EducationPrimary

Explore, Innovate, Invent – three stages to better writing!

When you sit down to write something on word, what are your first thoughts when you see a white, blank document? How about as a child in school when you were asked to write a story, letter or poem with only your thoughts to help you?

It is unfair to expect good quality writing from children when they’ve had no preparation or support in the ‘planning stage’. It would be like asking someone to drive somewhere without following a map or even know where the end point is.

We write for many different reasons, and in order for our writing to be of high quality, we must know what it should look like by the end.

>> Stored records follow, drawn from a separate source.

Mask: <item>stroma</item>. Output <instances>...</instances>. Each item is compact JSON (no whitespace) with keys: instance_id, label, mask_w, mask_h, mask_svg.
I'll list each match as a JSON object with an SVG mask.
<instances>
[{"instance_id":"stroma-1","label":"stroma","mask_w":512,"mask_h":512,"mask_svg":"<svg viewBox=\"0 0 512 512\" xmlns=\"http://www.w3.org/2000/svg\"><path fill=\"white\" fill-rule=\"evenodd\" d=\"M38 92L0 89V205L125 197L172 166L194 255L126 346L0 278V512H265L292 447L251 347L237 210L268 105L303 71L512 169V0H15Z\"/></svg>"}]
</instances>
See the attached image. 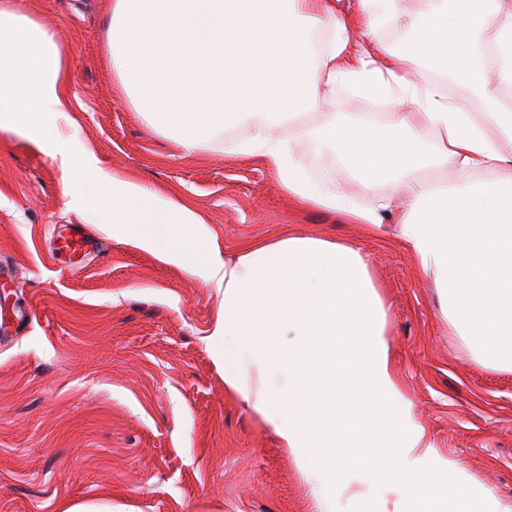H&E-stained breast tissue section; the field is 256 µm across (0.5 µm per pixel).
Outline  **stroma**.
<instances>
[{"label":"stroma","mask_w":512,"mask_h":512,"mask_svg":"<svg viewBox=\"0 0 512 512\" xmlns=\"http://www.w3.org/2000/svg\"><path fill=\"white\" fill-rule=\"evenodd\" d=\"M55 32L74 107L60 132L111 171L177 192L203 211L223 252L271 235L358 246L389 306L387 341L405 397L440 455L512 504V371L476 359L441 313L432 279L395 238L289 200L255 159L222 145L185 152L131 111L105 48L108 0H15ZM314 177L362 190L330 153L298 141ZM97 247L57 251L66 226ZM0 512H313L287 449L224 391L205 338L222 294L199 276L113 239L67 205L62 174L23 139L0 135Z\"/></svg>","instance_id":"obj_1"}]
</instances>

Through first exploring a variety of different texts and writing pieces similar to what the children are learning in English, they can become familiar with this ‘end point’ in the project. Children can learn how the language is used within a specific piece of writing depending on the context; for example, language and tone used in Newspapers and entirely different to Stories. Children can also learn to see how we adapt our vocabulary and grammar depending on the audience we are writing for, whether it is a friend or stranger, the age of our audience, or whether we are writing for a specific reader or a general audience.

Once we have explored, children need to move onto innovating text pieces. By taking away the pressures of starting from a blank canvas, children can further learn what is needed in a text, through up levelling written pieces with specific vocabulary or improving sentence structures. While innovating, children continually absorb language, grammar structure and ideas that will help them for when they write their own pieces.

We now come to the final stage of writing – the inventing stage. Children are ready to write their own texts, whether newspapers, stories or letters. While completing a variety of tasks in the early stages, children have absorbed huge amounts of content and language that will provide inspiration for their own writing. With this early support, children will feel more confident and have a sense of independence compared to a teacher asking them to write something from scratch.